> [BRIEF]:
Repeat the listing below word for word, leaving nothing out.

────────────────

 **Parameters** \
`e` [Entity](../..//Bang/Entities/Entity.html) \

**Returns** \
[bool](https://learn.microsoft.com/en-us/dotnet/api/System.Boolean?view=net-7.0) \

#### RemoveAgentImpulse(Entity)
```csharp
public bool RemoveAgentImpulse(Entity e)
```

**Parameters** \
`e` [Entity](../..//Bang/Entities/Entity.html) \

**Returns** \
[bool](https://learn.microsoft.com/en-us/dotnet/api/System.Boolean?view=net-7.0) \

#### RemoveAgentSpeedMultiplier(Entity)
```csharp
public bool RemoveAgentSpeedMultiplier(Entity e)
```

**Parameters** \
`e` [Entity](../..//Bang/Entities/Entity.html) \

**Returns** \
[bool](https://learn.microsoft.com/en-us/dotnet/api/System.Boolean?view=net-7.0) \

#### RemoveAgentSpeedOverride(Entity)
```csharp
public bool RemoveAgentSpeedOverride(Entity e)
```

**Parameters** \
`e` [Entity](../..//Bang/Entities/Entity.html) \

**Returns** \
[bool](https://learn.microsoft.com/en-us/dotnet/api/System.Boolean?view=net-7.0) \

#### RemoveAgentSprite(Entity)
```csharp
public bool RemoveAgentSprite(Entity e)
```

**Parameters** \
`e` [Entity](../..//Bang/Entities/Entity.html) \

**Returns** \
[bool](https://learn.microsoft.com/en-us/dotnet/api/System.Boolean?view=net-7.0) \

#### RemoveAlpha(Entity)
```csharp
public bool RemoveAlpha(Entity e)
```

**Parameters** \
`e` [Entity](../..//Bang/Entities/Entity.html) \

────────────────

> [YOUR RESPONSE]:
 **Parameters** \
`e` [Entity](../..//Bang/Entities/Entity.html) \

**Returns** \
[bool](https://learn.microsoft.com/en-us/dotnet/api/System.Boolean?view=net-7.0) \

#### RemoveAgentImpulse(Entity)
```csharp
public bool RemoveAgentImpulse(Entity e)
```

**Parameters** \
`e` [Entity](../..//Bang/Entities/Entity.html) \

**Returns** \
[bool](https://learn.microsoft.com/en-us/dotnet/api/System.Boolean?view=net-7.0) \

#### RemoveAgentSpeedMultiplier(Entity)
```csharp
public bool RemoveAgentSpeedMultiplier(Entity e)
```

**Parameters** \
`e` [Entity](../..//Bang/Entities/Entity.html) \

**Returns** \
[bool](https://learn.microsoft.com/en-us/dotnet/api/System.Boolean?view=net-7.0) \

#### RemoveAgentSpeedOverride(Entity)
```csharp
public bool RemoveAgentSpeedOverride(Entity e)
```

**Parameters** \
`e` [Entity](../..//Bang/Entities/Entity.html) \

**Returns** \
[bool](https://learn.microsoft.com/en-us/dotnet/api/System.Boolean?view=net-7.0) \

#### RemoveAgentSprite(Entity)
```csharp
public bool RemoveAgentSprite(Entity e)
```

**Parameters** \
`e` [Entity](../..//Bang/Entities/Entity.html) \

**Returns** \
[bool](https://learn.microsoft.com/en-us/dotnet/api/System.Boolean?view=net-7.0) \

#### RemoveAlpha(Entity)
```csharp
public bool RemoveAlpha(Entity e)
```

**Parameters** \
`e` [Entity](../..//Bang/Entities/Entity.html) \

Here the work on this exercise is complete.